Excerpt.
Unit Vectors allow us to represent these situations where we have a direction with no magnitude. Here's a silly example that might help:
Q: If you fly for 1000 miles from Seattle in the direction of Chicago, where would you end up?
A: Since Seattle and Chicago have known positions a vector representing the distance and direction from Seattle to Chicago can be determined. Divide this by the distance (magnitude) and you have the Unit Vector from Seattle to Chicago (points to Chicago, but doesn't provide any distance information). Now multiply that unit vector by 1000 miles. Add it to the location of Seattle and you have your answer.
I think the benefit of Unit Vectors will become more evident in later lessons.
• So on the second step of the Magnitude Visualizer Challenge, I have the code below, but the orange letters keep telling me "You should be coming up with the background value and then using it in the background() call, not the other way around."
My code:
mouseMoved = function() {    background(252, 252, 252);        var mouse = new PVector(mouseX, mouseY);        if (mouse.mag === 0){    background(0, 0, 0);    }        else if (mouse.mag === 450){    background(252, 252, 252);    }        stroke(0, 89, 255);    strokeWeight(3);    line(0, 0, mouse.x, mouse.y);    var num = mouse.mag();    fill(0, 119, 255);    text(num, mouse.x, mouse.y);    }; • When it says " change the background color based on the magnitude. If the magnitude is 0, it should be black, and if it's the maximum possible magnitude, it should be white" it implies that there be a continuous shades of gray between the zero magnitude and the max magnitude. So you will always invoke background(g, g, g); where g is the appropriate gray-scale value between zero and 255. Notice the "Hint" for Step 2.

450 is not the maximum magnitude.
• I see this line in my hint
map(.4 parameters);
what does map mean ?Thanks;) • What is the purpose of normalization? • What would be a commonplace example of normalizing vectors in the non-virtual world? • One common way to use this that I can think of is in calculating the gravitational pull of two celestial bodies.
F = G * m1 * m2 / (r*r) * r̂

G * m1 * m2 / (r*r) gives you the magnitude of the force.
r̂ gives you the direction.
That means F is a vector, rather than just a number (scalar).

This is of course not the only example, but it's the one I can think of. • Line 19 translates everything drawn to a new origin of (width/2, height/2), the center of the canvas (typically (200, 200)).
The transformation functions do not affect the mouse coordinates, mouseX and mouseY, so explicit code must be written to reconcile those unaffected values with the transformed picture. (Reconciliation always can be done mechanically by transforming the unaffected points with the inverse of the Processing.js rendering matrix. Alas, Processing.js provides no means for doing so.)
So, by way of example, let's figure out what to do. If we drew a picture at the transformed origin (200, 200) and the mouseX and mouseY is at (250, 300), then from the drawn picture's point of view, it is at +50 pixels from the origin on the X axis, and +100 pixels from the origin on the Y axis. Or, (mouseX, mouseY) is at (50, 100), which is easily computed by (mouseX - width/2, mouseY - height/2) or in terms of vectors, subtracting the translation point from the untransformed point.

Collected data
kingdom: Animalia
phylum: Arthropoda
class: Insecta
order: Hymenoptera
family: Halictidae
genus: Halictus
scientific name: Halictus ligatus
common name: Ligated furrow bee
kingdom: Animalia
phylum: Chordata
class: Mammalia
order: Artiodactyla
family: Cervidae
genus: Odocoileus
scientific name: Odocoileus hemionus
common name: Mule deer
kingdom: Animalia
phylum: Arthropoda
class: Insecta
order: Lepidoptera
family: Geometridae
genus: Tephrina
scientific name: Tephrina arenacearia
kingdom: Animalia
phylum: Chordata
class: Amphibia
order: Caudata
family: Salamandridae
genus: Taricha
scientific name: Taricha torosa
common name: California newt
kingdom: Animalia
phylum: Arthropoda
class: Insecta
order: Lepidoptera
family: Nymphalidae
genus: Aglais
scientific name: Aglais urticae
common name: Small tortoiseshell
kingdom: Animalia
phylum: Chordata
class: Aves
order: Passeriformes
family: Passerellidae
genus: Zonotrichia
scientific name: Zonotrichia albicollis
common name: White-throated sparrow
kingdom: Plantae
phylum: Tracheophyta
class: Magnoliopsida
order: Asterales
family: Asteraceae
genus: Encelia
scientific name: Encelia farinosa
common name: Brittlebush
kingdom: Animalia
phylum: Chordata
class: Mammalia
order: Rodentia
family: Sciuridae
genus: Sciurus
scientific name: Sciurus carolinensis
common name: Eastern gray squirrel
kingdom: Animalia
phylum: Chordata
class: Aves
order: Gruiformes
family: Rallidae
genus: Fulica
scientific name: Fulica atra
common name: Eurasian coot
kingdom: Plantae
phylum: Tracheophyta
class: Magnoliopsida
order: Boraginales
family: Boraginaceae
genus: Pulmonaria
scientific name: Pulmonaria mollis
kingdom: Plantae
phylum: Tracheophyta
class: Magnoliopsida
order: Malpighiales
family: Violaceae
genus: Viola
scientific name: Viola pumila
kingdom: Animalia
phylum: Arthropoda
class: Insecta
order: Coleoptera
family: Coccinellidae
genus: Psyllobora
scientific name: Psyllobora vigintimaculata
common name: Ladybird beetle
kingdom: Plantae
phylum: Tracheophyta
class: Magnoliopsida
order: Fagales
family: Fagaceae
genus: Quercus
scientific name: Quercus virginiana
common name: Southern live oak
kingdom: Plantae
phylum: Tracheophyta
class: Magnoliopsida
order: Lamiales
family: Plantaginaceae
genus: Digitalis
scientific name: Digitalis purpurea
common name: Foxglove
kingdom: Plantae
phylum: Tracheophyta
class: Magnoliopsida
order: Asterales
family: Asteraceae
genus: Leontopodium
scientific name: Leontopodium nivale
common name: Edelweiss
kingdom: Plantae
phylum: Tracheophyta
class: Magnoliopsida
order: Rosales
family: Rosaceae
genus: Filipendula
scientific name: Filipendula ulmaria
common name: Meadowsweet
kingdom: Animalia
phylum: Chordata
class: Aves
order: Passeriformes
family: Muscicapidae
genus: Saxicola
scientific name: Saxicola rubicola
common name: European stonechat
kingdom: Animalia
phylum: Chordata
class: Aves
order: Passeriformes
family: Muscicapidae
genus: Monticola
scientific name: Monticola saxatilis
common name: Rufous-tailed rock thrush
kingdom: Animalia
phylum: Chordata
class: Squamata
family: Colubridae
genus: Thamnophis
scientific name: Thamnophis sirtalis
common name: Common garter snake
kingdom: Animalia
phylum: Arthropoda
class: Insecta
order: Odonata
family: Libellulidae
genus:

What you will do. In the excerpt on unit vectors, what does r̂ give you in the gravitational force formula?

Response area. The direction.